Cette proposition du Front National qui cherche donc à rendre légale la discrimination est contradictoire pour ce parti : d'un côté ils ne veulent pas de communautés, de l'autre, ils considèrent qu'il y a des gens faisant partie de la communauté nationale et on donc droit à un travail, et d'autres non. Si cette proposition était appliquée, ces-derniers se feraient virer de leur travail, n'en retrouveraient pas, iraient à Pole Emploi où on leur dirait qu'on ne peut pas leur en donner. L'étape suivante ce serait quoi ? On vous expulse parce que vous n'avez pas d'emploi ? C'est du délire total ! Soit c'est infaisable, soit on bascule dans un régime qui n'a plus rien de démocratique.
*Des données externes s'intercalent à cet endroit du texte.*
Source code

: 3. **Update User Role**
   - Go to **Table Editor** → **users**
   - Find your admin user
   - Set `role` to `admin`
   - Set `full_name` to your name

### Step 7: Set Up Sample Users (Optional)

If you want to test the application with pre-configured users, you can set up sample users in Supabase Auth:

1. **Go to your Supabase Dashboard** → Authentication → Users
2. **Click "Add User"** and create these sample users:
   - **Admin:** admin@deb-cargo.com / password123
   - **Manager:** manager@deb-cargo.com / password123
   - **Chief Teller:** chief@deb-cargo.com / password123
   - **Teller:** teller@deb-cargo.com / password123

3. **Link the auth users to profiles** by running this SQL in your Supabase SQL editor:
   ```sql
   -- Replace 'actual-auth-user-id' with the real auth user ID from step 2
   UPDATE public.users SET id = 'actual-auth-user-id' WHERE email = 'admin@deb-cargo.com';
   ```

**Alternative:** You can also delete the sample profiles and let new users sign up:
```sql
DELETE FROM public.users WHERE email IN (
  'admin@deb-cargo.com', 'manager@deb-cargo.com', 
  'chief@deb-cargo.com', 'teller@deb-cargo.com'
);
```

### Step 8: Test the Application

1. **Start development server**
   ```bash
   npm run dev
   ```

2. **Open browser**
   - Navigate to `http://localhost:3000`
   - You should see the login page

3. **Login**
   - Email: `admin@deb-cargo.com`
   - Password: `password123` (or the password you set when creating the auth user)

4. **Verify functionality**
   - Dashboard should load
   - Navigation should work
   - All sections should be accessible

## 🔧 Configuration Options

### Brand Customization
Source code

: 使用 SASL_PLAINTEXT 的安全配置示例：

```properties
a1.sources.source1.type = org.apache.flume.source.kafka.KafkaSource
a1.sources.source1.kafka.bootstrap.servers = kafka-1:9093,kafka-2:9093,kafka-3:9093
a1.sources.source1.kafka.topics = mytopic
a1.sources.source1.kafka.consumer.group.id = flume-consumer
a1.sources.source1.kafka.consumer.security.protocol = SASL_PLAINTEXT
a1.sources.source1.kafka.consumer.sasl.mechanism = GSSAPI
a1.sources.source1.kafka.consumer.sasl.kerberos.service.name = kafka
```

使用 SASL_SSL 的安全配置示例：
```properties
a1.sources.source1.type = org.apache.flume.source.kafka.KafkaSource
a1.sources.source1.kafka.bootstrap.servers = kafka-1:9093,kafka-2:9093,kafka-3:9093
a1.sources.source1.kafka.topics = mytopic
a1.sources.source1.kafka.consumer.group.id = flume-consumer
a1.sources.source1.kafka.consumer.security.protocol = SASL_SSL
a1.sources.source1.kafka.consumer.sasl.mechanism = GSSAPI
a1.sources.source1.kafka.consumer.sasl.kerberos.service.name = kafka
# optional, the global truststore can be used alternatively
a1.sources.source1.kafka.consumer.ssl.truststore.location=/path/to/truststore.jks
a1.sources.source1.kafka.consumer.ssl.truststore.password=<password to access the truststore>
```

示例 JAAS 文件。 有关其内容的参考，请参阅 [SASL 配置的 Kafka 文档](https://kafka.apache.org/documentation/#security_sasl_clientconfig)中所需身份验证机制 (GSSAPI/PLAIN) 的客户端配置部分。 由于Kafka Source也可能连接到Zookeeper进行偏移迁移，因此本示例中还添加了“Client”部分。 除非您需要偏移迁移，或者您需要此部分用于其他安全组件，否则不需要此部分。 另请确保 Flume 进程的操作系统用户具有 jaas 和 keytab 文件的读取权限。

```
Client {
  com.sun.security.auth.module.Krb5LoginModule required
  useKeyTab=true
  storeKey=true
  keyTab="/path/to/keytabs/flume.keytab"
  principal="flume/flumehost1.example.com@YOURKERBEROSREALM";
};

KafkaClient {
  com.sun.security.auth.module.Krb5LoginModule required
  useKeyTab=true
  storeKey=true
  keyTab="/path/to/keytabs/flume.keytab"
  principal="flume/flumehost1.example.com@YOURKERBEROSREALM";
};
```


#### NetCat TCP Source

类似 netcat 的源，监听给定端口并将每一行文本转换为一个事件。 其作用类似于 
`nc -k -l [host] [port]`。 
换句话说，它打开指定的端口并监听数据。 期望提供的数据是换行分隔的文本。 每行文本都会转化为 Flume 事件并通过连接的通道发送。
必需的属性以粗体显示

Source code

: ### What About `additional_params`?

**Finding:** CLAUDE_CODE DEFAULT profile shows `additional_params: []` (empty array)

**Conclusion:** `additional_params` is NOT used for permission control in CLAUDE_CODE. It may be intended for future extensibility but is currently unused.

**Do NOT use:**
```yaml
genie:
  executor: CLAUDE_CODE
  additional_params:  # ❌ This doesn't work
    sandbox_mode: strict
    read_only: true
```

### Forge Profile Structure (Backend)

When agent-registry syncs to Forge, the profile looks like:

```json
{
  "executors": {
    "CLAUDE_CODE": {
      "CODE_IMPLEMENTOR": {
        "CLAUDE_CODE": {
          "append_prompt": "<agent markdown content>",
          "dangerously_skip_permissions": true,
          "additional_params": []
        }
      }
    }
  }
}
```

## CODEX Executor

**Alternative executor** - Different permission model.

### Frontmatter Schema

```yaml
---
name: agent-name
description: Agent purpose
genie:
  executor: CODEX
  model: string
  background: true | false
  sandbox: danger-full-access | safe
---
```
« Garantir l'indépendance et la neutralité de la Magistrature : suppression du droit d'être syndiqué, de la possibilité de s'engager politiquement ou d'être candidat, d'écrire ou de témoigner au sujet d'une quelconque affaire ayant trait à leur fonction. »
Le Front National est toujours dans le soupçon d'une magistrature politisée ; et qui plus est, politisée de gauche. Les magistrats ne sont pourtant pas des militants qui, à travers leur fonction, tenteraient de faire progresser leurs idées.

Si les magistrats n'étaient plus syndiqués, ils ne pourraient plus faire remonter les difficultés qu'ils peuvent rencontrer dans l'exercice de leur métier. Et qu'est ce que cette proposition changerait à l'exercice de la justice en France ? Le Front National se sent visé ? Pourtant on ne peut pas dire que ce soit un parti maltraité par la justice française. Il est au contraire extrêmement procédurier.

Mais en France, de manière générale, les responsables politiques n'ont pas une relation saine avec la justice. Ils voudraient tous que la justice aille dans leur sens et si ce n'est pas le cas, ils crient qu'elle est politisée.